Only option if you don't want to share your login information is a spreadsheet that you manually update.
 
Can't PC import from PDF or other formats? If it can, simply log in manually to your accounts, save the data locally, then import it into PC.
 
bobandsherry said:
Only option if you don't want to share your login information is a spreadsheet that you manually update.
Click to expand...

That is what I do, and not too frequently as I'm not really interested in the rapid fluctuations.

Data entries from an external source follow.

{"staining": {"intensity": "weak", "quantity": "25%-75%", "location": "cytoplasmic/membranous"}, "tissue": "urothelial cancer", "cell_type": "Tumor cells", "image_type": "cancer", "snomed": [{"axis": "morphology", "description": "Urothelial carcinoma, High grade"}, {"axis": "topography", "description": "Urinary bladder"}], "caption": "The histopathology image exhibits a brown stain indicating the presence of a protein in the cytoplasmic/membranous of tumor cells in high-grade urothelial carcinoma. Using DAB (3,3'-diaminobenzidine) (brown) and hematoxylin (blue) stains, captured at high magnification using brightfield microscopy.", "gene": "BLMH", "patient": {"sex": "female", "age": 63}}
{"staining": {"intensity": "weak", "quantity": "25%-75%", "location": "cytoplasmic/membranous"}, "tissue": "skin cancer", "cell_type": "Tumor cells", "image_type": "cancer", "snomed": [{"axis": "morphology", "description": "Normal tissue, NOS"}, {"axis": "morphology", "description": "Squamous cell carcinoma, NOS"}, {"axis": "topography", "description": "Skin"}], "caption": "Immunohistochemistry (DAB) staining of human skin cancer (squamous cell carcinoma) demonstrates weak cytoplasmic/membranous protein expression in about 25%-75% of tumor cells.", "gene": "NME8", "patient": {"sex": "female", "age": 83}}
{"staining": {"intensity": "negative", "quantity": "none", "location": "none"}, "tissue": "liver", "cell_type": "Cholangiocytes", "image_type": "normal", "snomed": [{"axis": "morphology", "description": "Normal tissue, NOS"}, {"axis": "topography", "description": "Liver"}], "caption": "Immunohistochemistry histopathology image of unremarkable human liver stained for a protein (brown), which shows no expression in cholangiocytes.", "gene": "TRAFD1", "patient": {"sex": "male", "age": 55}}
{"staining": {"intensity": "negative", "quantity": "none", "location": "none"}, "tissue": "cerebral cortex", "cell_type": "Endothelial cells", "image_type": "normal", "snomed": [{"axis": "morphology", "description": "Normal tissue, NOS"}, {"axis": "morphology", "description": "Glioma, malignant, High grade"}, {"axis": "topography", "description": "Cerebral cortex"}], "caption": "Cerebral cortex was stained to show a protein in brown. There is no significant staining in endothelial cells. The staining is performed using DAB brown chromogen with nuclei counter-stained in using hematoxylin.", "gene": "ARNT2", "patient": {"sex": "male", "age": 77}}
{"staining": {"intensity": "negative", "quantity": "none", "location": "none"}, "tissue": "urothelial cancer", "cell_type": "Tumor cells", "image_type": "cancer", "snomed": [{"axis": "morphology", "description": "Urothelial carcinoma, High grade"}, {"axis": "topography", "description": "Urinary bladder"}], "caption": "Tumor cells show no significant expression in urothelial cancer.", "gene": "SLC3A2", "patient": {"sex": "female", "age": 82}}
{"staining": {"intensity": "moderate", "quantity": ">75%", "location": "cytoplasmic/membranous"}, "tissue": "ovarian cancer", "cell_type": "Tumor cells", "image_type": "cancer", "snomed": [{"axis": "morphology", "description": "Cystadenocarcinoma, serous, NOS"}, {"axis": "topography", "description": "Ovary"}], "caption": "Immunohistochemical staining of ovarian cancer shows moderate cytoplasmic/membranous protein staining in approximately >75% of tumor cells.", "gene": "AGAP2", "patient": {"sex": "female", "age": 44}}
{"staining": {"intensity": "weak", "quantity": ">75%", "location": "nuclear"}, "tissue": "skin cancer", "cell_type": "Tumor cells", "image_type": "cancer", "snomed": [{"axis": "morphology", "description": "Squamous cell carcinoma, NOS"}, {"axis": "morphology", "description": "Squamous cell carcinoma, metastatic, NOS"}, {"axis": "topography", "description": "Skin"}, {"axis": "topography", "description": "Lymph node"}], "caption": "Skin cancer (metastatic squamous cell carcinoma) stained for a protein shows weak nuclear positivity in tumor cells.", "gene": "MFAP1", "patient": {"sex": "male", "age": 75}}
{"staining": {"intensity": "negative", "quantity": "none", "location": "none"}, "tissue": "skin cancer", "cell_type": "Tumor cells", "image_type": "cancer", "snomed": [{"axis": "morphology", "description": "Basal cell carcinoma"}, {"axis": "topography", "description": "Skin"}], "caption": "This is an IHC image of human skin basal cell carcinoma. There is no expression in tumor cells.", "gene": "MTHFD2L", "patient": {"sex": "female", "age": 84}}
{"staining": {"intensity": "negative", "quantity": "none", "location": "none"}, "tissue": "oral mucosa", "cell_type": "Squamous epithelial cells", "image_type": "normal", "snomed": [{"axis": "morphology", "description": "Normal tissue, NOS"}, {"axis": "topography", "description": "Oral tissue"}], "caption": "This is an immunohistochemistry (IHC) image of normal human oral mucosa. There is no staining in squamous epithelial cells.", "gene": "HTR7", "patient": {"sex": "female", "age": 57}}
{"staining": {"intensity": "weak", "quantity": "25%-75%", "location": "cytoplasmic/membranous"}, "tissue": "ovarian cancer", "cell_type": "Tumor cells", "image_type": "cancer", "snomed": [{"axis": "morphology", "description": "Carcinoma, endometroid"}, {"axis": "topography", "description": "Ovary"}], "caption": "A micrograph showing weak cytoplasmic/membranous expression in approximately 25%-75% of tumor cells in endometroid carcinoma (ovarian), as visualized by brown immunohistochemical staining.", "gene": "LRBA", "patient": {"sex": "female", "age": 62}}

I do make sure to do a end of year update, so I can chart the total amt. over the years.
 
I use Quicken as my aggregator. I prefer not to do it online, but only have data on my laptops at home.
 
GrayHare said:
Can't PC import from PDF or other formats? If it can, simply log in manually to your accounts, save the data locally, then import it into PC.
Click to expand...
I tried PC, I don't recall it importing PDF or any format.
 
bobandsherry said:
Only option if you don't want to share your login information is a spreadsheet that you manually update.
Click to expand...

That's what I do. I really don't trade a lot, so I do not need to update my spreadsheet all that often. Security prices are updated automatically.
 
audreyh1 said:
I use Quicken as my aggregator. I prefer not to do it online, but only have data on my laptops at home.
Click to expand...

Can you explain how that works?

Does Quicken store your passwords on their site and then pass the information to the Quicken program installed on your computer?

Or, does Quicken make a 'call-out' from your computer to the various sites and then in a 'site to site conversation' download the information to your computer?

Or, do you enter the data manually on quicken from your brokerage and bank sites?

Thanks
 
Vanguard allows one to manually add shares to your balance. If what you hold has a ticker symbol it automatically updates the value of your non Vanguard holdings.

I would think Fidelity and others can do the same.

No way would I give an aggregator my password, no matter how pretty or useful the charts were.
 
pb4uski said:
How is an aggregator to get updated information on your accounts without your log in information?

I use Quicken but I have to include my login info for each account that I want updated... I think the log in info is kept in the file on my laptop rather than on a cloud server like PC so that is a bit of a step up.
Click to expand...

I just looked at the Quicken Youtube set up and it suggests to me that you provide passwords to Quickenand they automatically upload information to the Quicken site on your computer. That suggests to me that Quicken is holding your passwords as Personal Capital holds mine.

The interface and ability to move things around on your computer might be different. But, the data gets there by a request from Quicken to your financial site.

Do I have that right? If so, Quicken provides no more protection when used as an Aggregator than any other aggregator.
 
davef said:
Can you explain how that works?

Does Quicken store your passwords on their site and then pass the information to the Quicken program installed on your computer?

Or, does Quicken make a 'call-out' from your computer to the various sites and then in a 'site to site conversation' download the information to your computer?

Or, do you enter the data manually on quicken from your brokerage and bank sites?

Thanks
Click to expand...
No, Quicken doesn't save your passwords unless you ask it to.

Quicken imports transaction data, and knows you account numbers and will import transactions into the correct accounts.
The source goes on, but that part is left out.